Answer from the press release below on ending the federal coal program:
(a) What is Rebecca Sobel's position at WildEarth Guardians?
(b) Who is named as Interior Secretary?
(c) Which mine's expansion is the subject of the pending lawsuit?

▸ Text provided
*** Begin section ***

Interior Department Called on to Safeguard New Mexico, Keep Coal in the Ground

Thousands of Petition Signatures Delivered: Coal Reform Needs to be Driven by Need to Combat Climate Change

Farmington, NM—In remarks today to the U.S. The U.S. Department of the Interior, WildEarth Guardians will be joining native voices, speakers from other public health and environmental groups, and thousands more in calling on the agency to protect communities in the Four Corners region, confront climate change, and end the federal coal program.

“With our climate crisis wreaking havoc on our communities and our economy, and upending our future, the Interior Department needs to get out of the coal business,” said Rebecca Sobel, Climate and Energy Organizer for WildEarth Guardians. “The only way the American public truly gets a fair return is if our coal is kept in the ground.”

At a hearing today in Farmington, WildEarth Guardians will be calling on the U.S. Interior Department and Interior Secretary, Sally Jewell, to keep publicly owned coal in the ground. Guardians is actively confronting coal mining throughout the American West. In May, Guardians won a lawsuit against the Interior Department for approving two coal mine expansions in Northwestern Colorado. A similar lawsuit is pending over an expansion of the San Juan Mine in New Mexico.

*** End section ***

▸ The data

*** Begin section ***

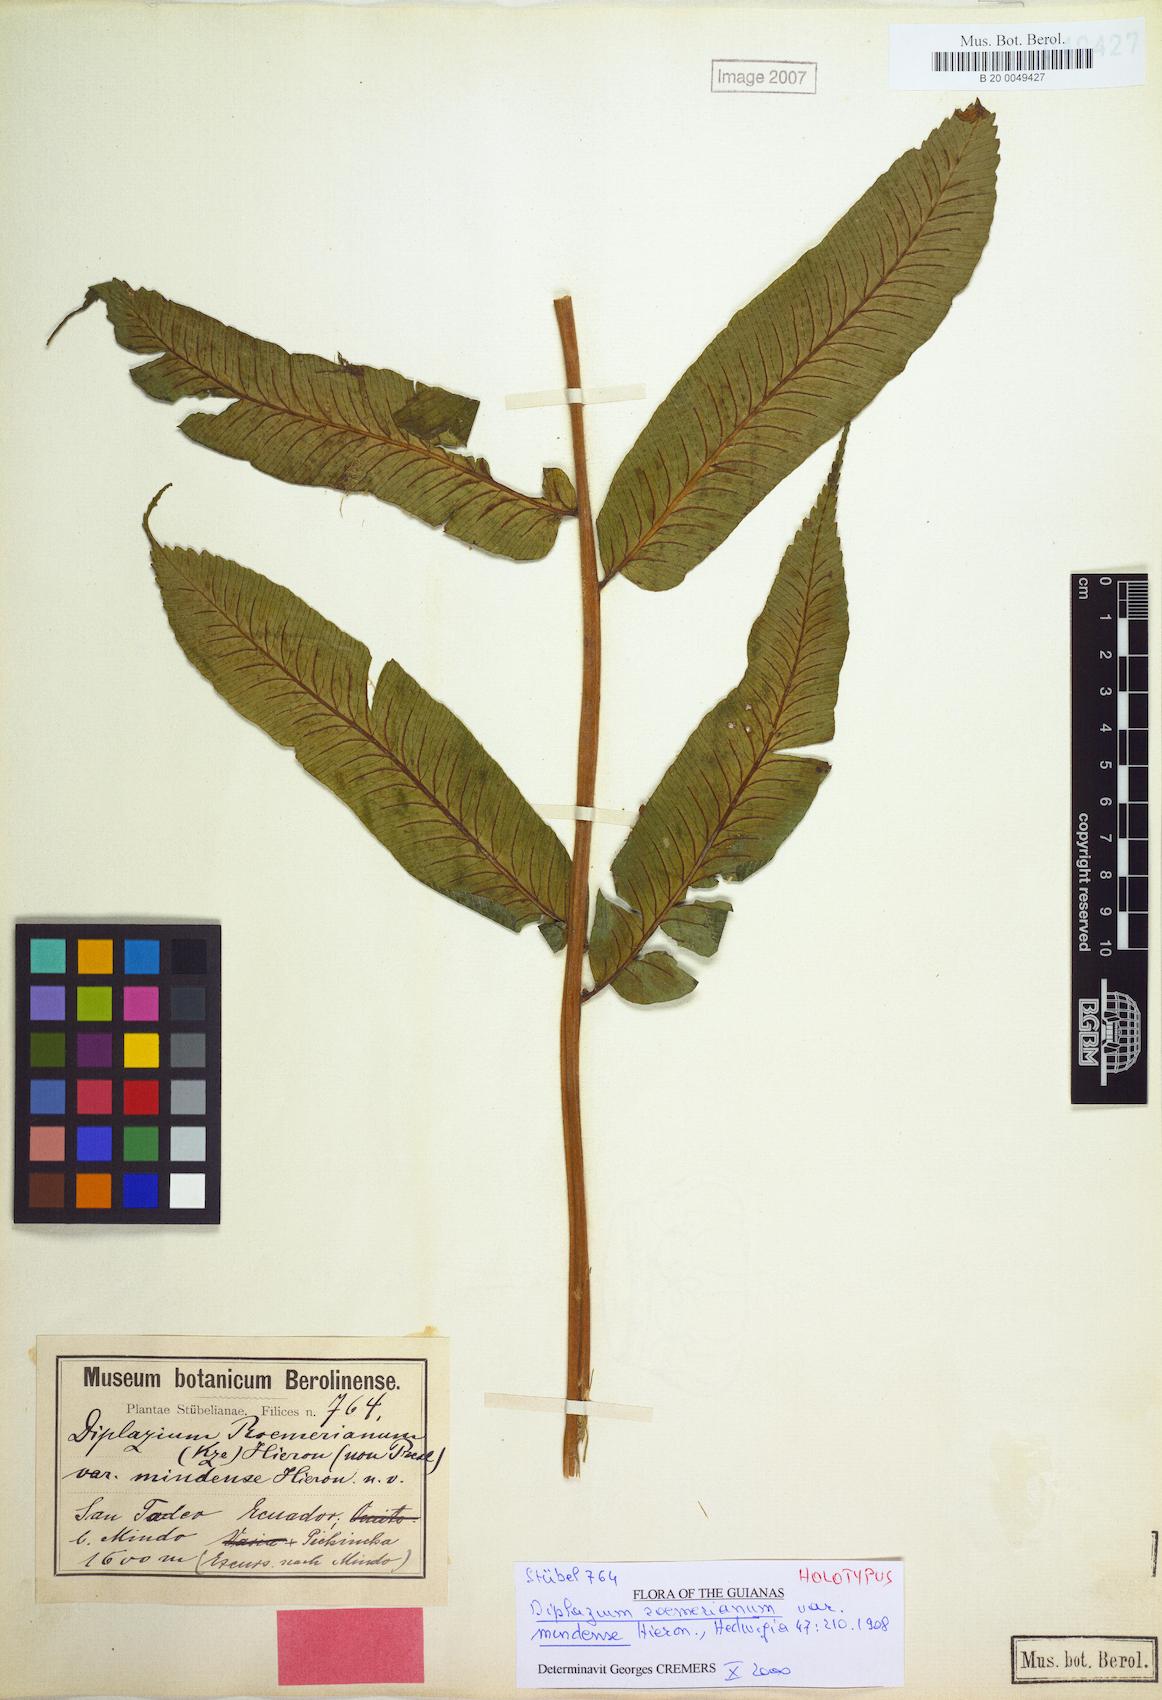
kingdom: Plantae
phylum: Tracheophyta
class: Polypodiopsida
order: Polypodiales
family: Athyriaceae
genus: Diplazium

*** End section ***

▸ Reply to the task
(a) Climate and Energy Organizer
(b) Sally Jewell
(c) The San Juan Mine in New Mexico